▶ Task directions: Repeat exactly the lines from the first line of the records through the line containing "Yuxuda (uşaq dünyaya gət", and nothing more.

▶ Collected data:
BEGIN

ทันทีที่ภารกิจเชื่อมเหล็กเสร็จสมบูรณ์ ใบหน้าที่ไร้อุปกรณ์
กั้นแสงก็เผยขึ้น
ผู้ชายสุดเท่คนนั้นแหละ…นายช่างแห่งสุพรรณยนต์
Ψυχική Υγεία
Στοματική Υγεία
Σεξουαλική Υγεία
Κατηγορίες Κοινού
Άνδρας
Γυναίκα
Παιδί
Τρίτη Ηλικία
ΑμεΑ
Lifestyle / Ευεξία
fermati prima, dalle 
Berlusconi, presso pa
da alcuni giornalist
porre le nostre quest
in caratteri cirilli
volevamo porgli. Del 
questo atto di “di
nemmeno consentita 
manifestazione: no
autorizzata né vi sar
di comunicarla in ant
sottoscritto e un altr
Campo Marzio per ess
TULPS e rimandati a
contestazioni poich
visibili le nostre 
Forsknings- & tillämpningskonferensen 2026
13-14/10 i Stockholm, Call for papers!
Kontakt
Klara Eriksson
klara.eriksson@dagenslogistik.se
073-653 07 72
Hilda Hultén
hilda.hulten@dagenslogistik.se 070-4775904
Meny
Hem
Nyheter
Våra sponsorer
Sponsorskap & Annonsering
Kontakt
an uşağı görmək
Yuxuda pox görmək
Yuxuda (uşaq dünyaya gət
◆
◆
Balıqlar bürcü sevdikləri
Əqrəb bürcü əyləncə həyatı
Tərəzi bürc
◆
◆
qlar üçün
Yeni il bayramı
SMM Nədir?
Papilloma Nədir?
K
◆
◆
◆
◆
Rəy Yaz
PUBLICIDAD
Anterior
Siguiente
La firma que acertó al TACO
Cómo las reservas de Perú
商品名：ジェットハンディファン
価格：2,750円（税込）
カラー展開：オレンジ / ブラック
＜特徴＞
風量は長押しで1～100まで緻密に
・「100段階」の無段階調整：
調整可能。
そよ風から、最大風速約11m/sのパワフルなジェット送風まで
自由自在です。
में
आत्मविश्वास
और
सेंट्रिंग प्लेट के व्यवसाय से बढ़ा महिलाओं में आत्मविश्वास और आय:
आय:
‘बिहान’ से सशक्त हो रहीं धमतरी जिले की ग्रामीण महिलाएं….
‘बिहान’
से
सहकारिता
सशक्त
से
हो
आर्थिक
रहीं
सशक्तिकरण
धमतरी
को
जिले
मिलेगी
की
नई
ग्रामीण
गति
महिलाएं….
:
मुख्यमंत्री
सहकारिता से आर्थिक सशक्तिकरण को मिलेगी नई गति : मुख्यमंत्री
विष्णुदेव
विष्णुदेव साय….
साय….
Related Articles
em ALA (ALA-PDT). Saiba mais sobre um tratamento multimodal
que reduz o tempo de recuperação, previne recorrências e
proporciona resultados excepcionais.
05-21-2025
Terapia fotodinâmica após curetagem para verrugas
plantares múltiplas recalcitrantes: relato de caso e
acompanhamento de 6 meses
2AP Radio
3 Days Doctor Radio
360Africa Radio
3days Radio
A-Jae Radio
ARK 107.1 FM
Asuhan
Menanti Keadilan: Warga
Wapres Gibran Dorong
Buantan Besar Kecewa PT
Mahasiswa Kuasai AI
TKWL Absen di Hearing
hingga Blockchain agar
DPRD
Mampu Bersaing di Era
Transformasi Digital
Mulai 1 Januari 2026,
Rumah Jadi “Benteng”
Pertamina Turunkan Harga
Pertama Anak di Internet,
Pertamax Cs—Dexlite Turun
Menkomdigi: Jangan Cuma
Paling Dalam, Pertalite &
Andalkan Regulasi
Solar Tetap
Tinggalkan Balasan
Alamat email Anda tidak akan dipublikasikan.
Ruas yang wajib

END

▶ Solution to the problem:
ทันทีที่ภารกิจเชื่อมเหล็กเสร็จสมบูรณ์ ใบหน้าที่ไร้อุปกรณ์
กั้นแสงก็เผยขึ้น
ผู้ชายสุดเท่คนนั้นแหละ…นายช่างแห่งสุพรรณยนต์
Ψυχική Υγεία
Στοματική Υγεία
Σεξουαλική Υγεία
Κατηγορίες Κοινού
Άνδρας
Γυναίκα
Παιδί
Τρίτη Ηλικία
ΑμεΑ
Lifestyle / Ευεξία
fermati prima, dalle 
Berlusconi, presso pa
da alcuni giornalist
porre le nostre quest
in caratteri cirilli
volevamo porgli. Del 
questo atto di “di
nemmeno consentita 
manifestazione: no
autorizzata né vi sar
di comunicarla in ant
sottoscritto e un altr
Campo Marzio per ess
TULPS e rimandati a
contestazioni poich
visibili le nostre 
Forsknings- & tillämpningskonferensen 2026
13-14/10 i Stockholm, Call for papers!
Kontakt
Klara Eriksson
klara.eriksson@dagenslogistik.se
073-653 07 72
Hilda Hultén
hilda.hulten@dagenslogistik.se 070-4775904
Meny
Hem
Nyheter
Våra sponsorer
Sponsorskap & Annonsering
Kontakt
an uşağı görmək
Yuxuda pox görmək
Yuxuda (uşaq dünyaya gət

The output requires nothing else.